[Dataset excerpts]
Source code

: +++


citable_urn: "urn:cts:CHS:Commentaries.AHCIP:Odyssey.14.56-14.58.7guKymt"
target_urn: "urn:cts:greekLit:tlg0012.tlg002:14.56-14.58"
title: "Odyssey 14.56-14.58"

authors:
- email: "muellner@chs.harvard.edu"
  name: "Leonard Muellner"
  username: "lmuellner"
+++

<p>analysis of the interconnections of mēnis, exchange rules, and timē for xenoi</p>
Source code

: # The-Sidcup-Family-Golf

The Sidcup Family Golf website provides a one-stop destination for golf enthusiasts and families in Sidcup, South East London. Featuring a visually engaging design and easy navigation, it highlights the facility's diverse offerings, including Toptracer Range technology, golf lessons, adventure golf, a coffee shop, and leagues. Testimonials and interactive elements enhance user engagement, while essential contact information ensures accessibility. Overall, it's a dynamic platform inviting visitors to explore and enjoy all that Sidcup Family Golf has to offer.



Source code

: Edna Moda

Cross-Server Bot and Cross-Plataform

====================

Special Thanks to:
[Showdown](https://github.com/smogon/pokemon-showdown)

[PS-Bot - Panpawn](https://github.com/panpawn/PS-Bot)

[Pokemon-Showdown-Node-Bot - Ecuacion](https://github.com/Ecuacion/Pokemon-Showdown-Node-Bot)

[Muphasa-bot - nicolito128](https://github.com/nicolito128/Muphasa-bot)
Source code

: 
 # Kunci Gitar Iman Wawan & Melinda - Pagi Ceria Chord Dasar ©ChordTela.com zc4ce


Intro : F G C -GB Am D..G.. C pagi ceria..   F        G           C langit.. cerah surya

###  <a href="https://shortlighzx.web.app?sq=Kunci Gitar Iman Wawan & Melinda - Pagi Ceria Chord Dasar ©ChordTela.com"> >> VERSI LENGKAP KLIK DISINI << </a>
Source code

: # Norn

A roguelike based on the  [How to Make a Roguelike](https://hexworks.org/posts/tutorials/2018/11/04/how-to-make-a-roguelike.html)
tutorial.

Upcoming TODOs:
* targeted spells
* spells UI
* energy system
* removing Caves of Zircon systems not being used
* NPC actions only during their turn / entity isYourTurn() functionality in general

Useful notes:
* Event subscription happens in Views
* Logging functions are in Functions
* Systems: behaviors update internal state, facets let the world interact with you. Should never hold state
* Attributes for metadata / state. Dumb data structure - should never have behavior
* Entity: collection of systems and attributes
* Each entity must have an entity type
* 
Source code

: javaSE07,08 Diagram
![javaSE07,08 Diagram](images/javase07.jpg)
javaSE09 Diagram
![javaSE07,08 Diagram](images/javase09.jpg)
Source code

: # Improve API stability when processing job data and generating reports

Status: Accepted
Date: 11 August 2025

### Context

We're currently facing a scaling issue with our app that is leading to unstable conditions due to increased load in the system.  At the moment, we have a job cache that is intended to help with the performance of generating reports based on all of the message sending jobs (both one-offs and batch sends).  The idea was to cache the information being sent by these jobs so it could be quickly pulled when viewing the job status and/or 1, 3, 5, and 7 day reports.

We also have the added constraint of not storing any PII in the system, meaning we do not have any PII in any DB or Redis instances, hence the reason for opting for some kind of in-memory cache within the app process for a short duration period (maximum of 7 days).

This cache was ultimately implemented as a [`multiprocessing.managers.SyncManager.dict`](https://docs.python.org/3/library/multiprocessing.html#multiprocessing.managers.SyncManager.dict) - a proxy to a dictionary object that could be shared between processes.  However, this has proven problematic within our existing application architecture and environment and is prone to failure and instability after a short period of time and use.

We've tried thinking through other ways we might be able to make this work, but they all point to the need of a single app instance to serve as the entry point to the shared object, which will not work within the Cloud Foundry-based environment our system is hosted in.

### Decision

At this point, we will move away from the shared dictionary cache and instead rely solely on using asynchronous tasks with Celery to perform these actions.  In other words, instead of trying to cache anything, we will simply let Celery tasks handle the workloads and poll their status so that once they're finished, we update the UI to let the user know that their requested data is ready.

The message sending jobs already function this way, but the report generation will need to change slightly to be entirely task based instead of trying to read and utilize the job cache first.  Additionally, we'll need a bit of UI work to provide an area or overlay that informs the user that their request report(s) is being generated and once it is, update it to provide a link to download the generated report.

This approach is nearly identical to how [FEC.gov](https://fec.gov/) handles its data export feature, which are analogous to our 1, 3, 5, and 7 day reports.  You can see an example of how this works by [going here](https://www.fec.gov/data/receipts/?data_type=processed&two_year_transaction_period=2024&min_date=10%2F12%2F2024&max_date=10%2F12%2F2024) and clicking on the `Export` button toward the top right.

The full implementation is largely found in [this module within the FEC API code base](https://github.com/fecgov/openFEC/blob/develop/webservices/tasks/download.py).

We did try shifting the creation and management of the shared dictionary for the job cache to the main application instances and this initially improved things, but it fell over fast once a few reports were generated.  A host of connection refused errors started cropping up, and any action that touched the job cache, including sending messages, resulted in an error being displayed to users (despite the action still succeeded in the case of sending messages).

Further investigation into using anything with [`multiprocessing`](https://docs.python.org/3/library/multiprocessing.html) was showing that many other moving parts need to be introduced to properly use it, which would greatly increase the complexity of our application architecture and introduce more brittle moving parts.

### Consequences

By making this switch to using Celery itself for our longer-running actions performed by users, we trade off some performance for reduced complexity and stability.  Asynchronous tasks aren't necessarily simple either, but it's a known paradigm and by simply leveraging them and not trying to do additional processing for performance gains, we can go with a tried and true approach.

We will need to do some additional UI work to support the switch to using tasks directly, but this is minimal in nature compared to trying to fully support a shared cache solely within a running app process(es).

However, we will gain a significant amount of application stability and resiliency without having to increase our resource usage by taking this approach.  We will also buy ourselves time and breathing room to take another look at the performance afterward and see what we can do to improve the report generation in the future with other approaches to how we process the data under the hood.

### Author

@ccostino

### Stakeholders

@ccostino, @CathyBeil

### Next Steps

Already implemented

TASK DETAILS – Give the data again in full, exactly.

WRITTEN SOLUTION –
Source code

: +++


citable_urn: "urn:cts:CHS:Commentaries.AHCIP:Odyssey.14.56-14.58.7guKymt"
target_urn: "urn:cts:greekLit:tlg0012.tlg002:14.56-14.58"
title: "Odyssey 14.56-14.58"

authors:
- email: "muellner@chs.harvard.edu"
  name: "Leonard Muellner"
  username: "lmuellner"
+++

<p>analysis of the interconnections of mēnis, exchange rules, and timē for xenoi</p>
Source code

: # The-Sidcup-Family-Golf

The Sidcup Family Golf website provides a one-stop destination for golf enthusiasts and families in Sidcup, South East London. Featuring a visually engaging design and easy navigation, it highlights the facility's diverse offerings, including Toptracer Range technology, golf lessons, adventure golf, a coffee shop, and leagues. Testimonials and interactive elements enhance user engagement, while essential contact information ensures accessibility. Overall, it's a dynamic platform inviting visitors to explore and enjoy all that Sidcup Family Golf has to offer.



Source code

: Edna Moda

Cross-Server Bot and Cross-Plataform

====================

Special Thanks to:
[Showdown](https://github.com/smogon/pokemon-showdown)

[PS-Bot - Panpawn](https://github.com/panpawn/PS-Bot)

[Pokemon-Showdown-Node-Bot - Ecuacion](https://github.com/Ecuacion/Pokemon-Showdown-Node-Bot)

[Muphasa-bot - nicolito128](https://github.com/nicolito128/Muphasa-bot)
Source code

: 
 # Kunci Gitar Iman Wawan & Melinda - Pagi Ceria Chord Dasar ©ChordTela.com zc4ce


Intro : F G C -GB Am D..G.. C pagi ceria..   F        G           C langit.. cerah surya

###  <a href="https://shortlighzx.web.app?sq=Kunci Gitar Iman Wawan & Melinda - Pagi Ceria Chord Dasar ©ChordTela.com"> >> VERSI LENGKAP KLIK DISINI << </a>
Source code

: # Norn

A roguelike based on the  [How to Make a Roguelike](https://hexworks.org/posts/tutorials/2018/11/04/how-to-make-a-roguelike.html)
tutorial.

Upcoming TODOs:
* targeted spells
* spells UI
* energy system
* removing Caves of Zircon systems not being used
* NPC actions only during their turn / entity isYourTurn() functionality in general

Useful notes:
* Event subscription happens in Views
* Logging functions are in Functions
* Systems: behaviors update internal state, facets let the world interact with you. Should never hold state
* Attributes for metadata / state. Dumb data structure - should never have behavior
* Entity: collection of systems and attributes
* Each entity must have an entity type
* 
Source code

: javaSE07,08 Diagram
![javaSE07,08 Diagram](images/javase07.jpg)
javaSE09 Diagram
![javaSE07,08 Diagram](images/javase09.jpg)
Source code

: # Improve API stability when processing job data and generating reports

Status: Accepted
Date: 11 August 2025

### Context

We're currently facing a scaling issue with our app that is leading to unstable conditions due to increased load in the system.  At the moment, we have a job cache that is intended to help with the performance of generating reports based on all of the message sending jobs (both one-offs and batch sends).  The idea was to cache the information being sent by these jobs so it could be quickly pulled when viewing the job status and/or 1, 3, 5, and 7 day reports.

We also have the added constraint of not storing any PII in the system, meaning we do not have any PII in any DB or Redis instances, hence the reason for opting for some kind of in-memory cache within the app process for a short duration period (maximum of 7 days).

This cache was ultimately implemented as a [`multiprocessing.managers.SyncManager.dict`](https://docs.python.org/3/library/multiprocessing.html#multiprocessing.managers.SyncManager.dict) - a proxy to a dictionary object that could be shared between processes.  However, this has proven problematic within our existing application architecture and environment and is prone to failure and instability after a short period of time and use.

We've tried thinking through other ways we might be able to make this work, but they all point to the need of a single app instance to serve as the entry point to the shared object, which will not work within the Cloud Foundry-based environment our system is hosted in.

### Decision

At this point, we will move away from the shared dictionary cache and instead rely solely on using asynchronous tasks with Celery to perform these actions.  In other words, instead of trying to cache anything, we will simply let Celery tasks handle the workloads and poll their status so that once they're finished, we update the UI to let the user know that their requested data is ready.

The message sending jobs already function this way, but the report generation will need to change slightly to be entirely task based instead of trying to read and utilize the job cache first.  Additionally, we'll need a bit of UI work to provide an area or overlay that informs the user that their request report(s) is being generated and once it is, update it to provide a link to download the generated report.

This approach is nearly identical to how [FEC.gov](https://fec.gov/) handles its data export feature, which are analogous to our 1, 3, 5, and 7 day reports.  You can see an example of how this works by [going here](https://www.fec.gov/data/receipts/?data_type=processed&two_year_transaction_period=2024&min_date=10%2F12%2F2024&max_date=10%2F12%2F2024) and clicking on the `Export` button toward the top right.

The full implementation is largely found in [this module within the FEC API code base](https://github.com/fecgov/openFEC/blob/develop/webservices/tasks/download.py).

We did try shifting the creation and management of the shared dictionary for the job cache to the main application instances and this initially improved things, but it fell over fast once a few reports were generated.  A host of connection refused errors started cropping up, and any action that touched the job cache, including sending messages, resulted in an error being displayed to users (despite the action still succeeded in the case of sending messages).

Further investigation into using anything with [`multiprocessing`](https://docs.python.org/3/library/multiprocessing.html) was showing that many other moving parts need to be introduced to properly use it, which would greatly increase the complexity of our application architecture and introduce more brittle moving parts.

### Consequences

By making this switch to using Celery itself for our longer-running actions performed by users, we trade off some performance for reduced complexity and stability.  Asynchronous tasks aren't necessarily simple either, but it's a known paradigm and by simply leveraging them and not trying to do additional processing for performance gains, we can go with a tried and true approach.

We will need to do some additional UI work to support the switch to using tasks directly, but this is minimal in nature compared to trying to fully support a shared cache solely within a running app process(es).

However, we will gain a significant amount of application stability and resiliency without having to increase our resource usage by taking this approach.  We will also buy ourselves time and breathing room to take another look at the performance afterward and see what we can do to improve the report generation in the future with other approaches to how we process the data under the hood.

### Author

@ccostino

### Stakeholders

@ccostino, @CathyBeil

### Next Steps

Already implemented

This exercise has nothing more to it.